# Used ferry ticket/boarding pass please?



## asprn (Feb 10, 2006)

I need a recent used ferry ticket for a neighbour's son's school project, preferably from France (but not necessarily) to any UK port. I *think* a scanned image will do, but I need to clarify that with them.

If anyone has such a thing, could you please PM me? Thanks.  

Regards,

Dougie.


----------



## Grizzly (May 9, 2005)

Many of us book online and you don't then get a ferry ticket . You get a reference number which is used to issue your boarding pass when you arrive. 

G


----------



## asprn (Feb 10, 2006)

Grizzly said:


> Many of us book online and you don't then get a ferry ticket . You get a reference number which is used to issue your boarding pass when you arrive.
> 
> G


Indeed, which is why I don't have one. I'm now told that a boarding pass would also be fine.

Regards,

Dougie.


----------



## Grizzly (May 9, 2005)

Our boarding passes usually get used as book marks after the event and then binned !
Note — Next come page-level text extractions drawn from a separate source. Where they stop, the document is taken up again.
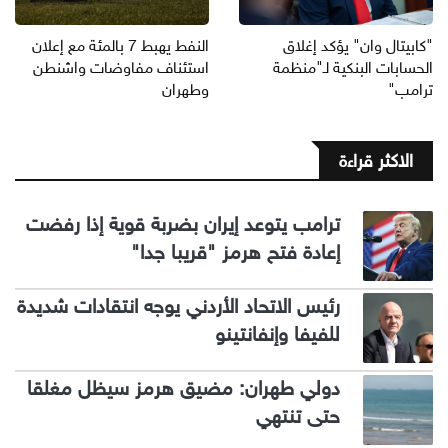
"كابيتال وان" يؤكد إغلاق
النفط يهبط 7 بالمئة مع إعلان
الحسابات البنكية لـ"منظمة
استئناف مفاوضات واشنطن
ترامب"
وطهران
الاكثر قراءة
ترامب يتوعد إيران بضربة قوية إذا رفضت
إعادة فتح هرمز "قريبا جدا"
رئيس الاتحاد الأردني يوجه انتقادات شديدة
للفيفا وإنفانتينو
دولي طهران: مضيق هرمز سيظل مغلقا
حتى تنتهي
Put "Ferry Ticket" into Google Images and there are several there that might do

G


----------



## peejay (May 10, 2005)

Hi Dougie,

I've still got boarding passes from a recent trip >Dover/Calais <Zeebrugge/Hull

pm me with your address and i'll send them.

pete


----------



## Don_Madge (May 1, 2005)

Grizzly said:


> Our boarding passes usually get used as book marks after the event and then binned !
> 
> Put "Ferry Ticket" into Google Images and there are several there that might do
> 
> G


Hi Grizz,

It's agood idea to hang onto your boarding cards until you get back home. It's one of the few ways that you can prove when you left and returned to this country in the event of making an insurance claim.

They actully prove that you were on that particular crossing not much else does.

regards

Don


----------



## asprn (Feb 10, 2006)

peejay said:


> Hi Dougie,
> 
> I've still got boarding passes from a recent trip >Dover/Calais <Zeebrugge/Hull
> 
> ...


Pete,

Marvellous.  PM sent. Thank you very much.

Regards,

Dougie.


----------



## Grizzly (May 9, 2005)

Don Madge said:


> It's agood idea to hang onto your boarding cards until you get back home. It's one of the few ways that you can prove when you left and returned to this country in the event of making an insurance claim.
> They actully prove that you were on that particular crossing not much else does.


Don...you are a mine of useful information. I'd never have thought of this one. Thanks indeed. Hope we'll never need to prove one way or another but you never know.

Safe travelling next week

G


----------